Once again I have found myself staring at a blank screen trying to put into words my feelings at another of Chaser’s milestones. In the days leading up to a “big month” I find myself making mental notes of all the things I want to say and then somehow I lose it.
For some reason I discussed this with Heather again, it went just about as well as it did the last time. See her letter below.
Dear Chase,
You are 15 months old. Holy fuck! That is so old. Where did my little baby go? You look like a man! Also, why the fuck won’t you eat? Or walk? I am a neurotic mom and I can’t deal with you doing things at your own pace.
But I love you.
Mom
She has such a way with words.
Anyways. Here is my go at this:
Chase-face
As it turns out 15 months is just about the perfect age. As crazy as you make me most days and as much as I wish you would learn just a couple of new skills I am laughing more everyday with you. Perhaps it’s the fact that I know that our time with just the two of us is coming to an end soon so I’ve been careful to really enjoy our time together.

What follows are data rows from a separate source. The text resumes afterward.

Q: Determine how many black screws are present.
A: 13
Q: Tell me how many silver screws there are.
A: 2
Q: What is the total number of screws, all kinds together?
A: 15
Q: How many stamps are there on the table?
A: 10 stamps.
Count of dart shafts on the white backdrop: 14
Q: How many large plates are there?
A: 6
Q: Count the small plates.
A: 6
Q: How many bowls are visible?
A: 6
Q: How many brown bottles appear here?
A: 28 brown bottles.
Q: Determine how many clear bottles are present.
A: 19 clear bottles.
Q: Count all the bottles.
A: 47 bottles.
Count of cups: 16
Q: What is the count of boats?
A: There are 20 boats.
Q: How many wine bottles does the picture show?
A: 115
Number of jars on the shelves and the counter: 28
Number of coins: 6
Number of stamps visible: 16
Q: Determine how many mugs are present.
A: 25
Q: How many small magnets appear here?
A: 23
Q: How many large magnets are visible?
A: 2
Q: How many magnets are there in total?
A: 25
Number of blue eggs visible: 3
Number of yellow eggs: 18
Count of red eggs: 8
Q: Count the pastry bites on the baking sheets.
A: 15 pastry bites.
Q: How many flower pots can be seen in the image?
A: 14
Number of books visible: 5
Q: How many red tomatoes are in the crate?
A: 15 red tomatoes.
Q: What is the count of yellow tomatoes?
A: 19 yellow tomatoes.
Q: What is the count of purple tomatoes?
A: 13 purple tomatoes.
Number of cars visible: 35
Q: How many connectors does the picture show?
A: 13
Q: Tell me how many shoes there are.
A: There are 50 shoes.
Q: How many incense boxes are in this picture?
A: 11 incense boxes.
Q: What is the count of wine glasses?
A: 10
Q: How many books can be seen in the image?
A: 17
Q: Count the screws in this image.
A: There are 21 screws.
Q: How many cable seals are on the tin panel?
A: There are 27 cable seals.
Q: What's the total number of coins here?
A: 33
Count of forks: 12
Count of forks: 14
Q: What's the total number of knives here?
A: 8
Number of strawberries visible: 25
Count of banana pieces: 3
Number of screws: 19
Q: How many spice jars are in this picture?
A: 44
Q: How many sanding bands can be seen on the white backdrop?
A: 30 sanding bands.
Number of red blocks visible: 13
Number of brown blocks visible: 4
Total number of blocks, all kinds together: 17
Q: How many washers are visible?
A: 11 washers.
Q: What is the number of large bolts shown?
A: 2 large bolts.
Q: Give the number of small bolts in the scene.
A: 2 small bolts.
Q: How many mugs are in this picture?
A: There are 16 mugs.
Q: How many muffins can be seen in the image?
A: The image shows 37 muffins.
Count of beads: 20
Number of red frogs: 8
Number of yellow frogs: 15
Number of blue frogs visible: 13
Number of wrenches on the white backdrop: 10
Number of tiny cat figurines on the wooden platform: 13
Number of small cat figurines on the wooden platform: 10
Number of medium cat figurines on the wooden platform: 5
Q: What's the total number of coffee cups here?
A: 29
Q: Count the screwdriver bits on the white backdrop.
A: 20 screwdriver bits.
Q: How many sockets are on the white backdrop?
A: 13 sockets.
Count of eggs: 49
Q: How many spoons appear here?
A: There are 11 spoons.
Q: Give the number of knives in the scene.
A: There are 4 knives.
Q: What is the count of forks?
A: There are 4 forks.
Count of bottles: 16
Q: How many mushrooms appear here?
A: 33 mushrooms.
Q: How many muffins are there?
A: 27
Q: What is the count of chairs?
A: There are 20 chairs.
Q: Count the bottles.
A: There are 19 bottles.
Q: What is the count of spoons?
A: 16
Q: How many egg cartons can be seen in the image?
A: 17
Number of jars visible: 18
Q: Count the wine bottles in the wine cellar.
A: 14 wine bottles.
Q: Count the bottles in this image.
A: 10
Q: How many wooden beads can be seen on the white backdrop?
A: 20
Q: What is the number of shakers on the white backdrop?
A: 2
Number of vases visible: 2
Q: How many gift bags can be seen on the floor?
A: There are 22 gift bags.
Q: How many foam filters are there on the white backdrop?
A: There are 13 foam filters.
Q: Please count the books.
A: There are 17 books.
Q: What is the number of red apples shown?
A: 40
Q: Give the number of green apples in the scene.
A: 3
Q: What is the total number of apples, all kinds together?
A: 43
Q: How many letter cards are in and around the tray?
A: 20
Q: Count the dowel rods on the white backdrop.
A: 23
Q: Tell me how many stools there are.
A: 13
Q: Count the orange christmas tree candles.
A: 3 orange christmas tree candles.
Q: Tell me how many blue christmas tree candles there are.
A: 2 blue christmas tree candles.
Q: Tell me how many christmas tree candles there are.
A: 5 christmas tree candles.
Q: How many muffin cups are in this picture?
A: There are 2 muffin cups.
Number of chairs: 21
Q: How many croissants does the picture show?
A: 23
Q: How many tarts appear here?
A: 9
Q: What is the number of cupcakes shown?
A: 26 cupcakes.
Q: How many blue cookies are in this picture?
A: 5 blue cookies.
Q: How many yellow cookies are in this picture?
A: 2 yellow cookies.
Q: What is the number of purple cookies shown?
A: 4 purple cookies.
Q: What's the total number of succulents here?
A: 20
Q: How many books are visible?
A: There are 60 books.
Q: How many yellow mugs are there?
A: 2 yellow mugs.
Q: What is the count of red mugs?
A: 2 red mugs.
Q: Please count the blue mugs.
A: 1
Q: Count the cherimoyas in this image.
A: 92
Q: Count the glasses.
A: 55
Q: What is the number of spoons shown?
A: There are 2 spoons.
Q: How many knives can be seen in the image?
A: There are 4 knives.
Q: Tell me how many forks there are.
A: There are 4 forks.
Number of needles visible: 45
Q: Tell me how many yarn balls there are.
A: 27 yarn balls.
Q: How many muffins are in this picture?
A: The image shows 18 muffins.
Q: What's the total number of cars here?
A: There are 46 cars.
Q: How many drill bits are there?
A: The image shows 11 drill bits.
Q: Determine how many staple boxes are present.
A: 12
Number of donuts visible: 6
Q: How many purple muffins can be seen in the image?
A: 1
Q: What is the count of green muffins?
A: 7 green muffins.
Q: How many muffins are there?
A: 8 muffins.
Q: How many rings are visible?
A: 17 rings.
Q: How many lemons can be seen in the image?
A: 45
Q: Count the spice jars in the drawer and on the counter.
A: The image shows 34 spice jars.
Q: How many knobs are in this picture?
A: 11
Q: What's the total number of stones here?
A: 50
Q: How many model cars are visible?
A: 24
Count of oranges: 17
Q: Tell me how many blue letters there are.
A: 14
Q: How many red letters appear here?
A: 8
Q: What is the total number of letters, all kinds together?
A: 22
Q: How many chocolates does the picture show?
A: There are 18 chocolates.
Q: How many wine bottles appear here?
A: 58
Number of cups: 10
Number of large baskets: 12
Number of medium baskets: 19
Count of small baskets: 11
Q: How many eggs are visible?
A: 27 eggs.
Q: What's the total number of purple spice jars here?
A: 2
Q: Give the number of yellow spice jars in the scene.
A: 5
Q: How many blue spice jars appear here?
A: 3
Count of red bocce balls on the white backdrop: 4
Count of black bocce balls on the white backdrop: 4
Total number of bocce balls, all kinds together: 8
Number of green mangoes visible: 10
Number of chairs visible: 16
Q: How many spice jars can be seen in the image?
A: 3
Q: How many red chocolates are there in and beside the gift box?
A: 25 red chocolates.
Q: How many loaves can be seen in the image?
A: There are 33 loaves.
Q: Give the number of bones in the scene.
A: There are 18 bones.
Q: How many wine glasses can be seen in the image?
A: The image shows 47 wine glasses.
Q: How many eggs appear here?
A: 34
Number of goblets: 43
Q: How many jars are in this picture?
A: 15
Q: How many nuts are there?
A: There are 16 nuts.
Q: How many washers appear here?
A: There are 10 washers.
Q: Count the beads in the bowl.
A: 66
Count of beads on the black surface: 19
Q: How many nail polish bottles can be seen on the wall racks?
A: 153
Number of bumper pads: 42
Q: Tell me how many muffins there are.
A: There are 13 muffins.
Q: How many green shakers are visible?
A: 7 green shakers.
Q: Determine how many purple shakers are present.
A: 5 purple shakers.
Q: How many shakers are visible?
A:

Just when I thought you were all done being my baby you have a sudden new fondness for snuggling. We have morning snuggles and we rock at bedtime again. Sometimes during the day you want nothing more than to sit on my lap with your sippy cup and watch cartoons.
There are also days when you seem so grown up that it actually takes my breath away. Your afternoons often consist of playing by yourself in your room with your cartoons playing in the background. I put up the baby gate at your door and you are content for a few hours on your own. (Please note that I check on you frequently and I’ve completely baby-proofed your room, you’ve only strewn baby powder all over ONCE)
By the time your next milestone month comes along you will no longer be an only child. Parts of me wish I had just a little more time for it to be just the two of us. I know it’s going to be hard on you when we bring a new baby home but I promise that you are still just as much my baby and no one could ever take your place. I will always make time for it to be “just the two of us”.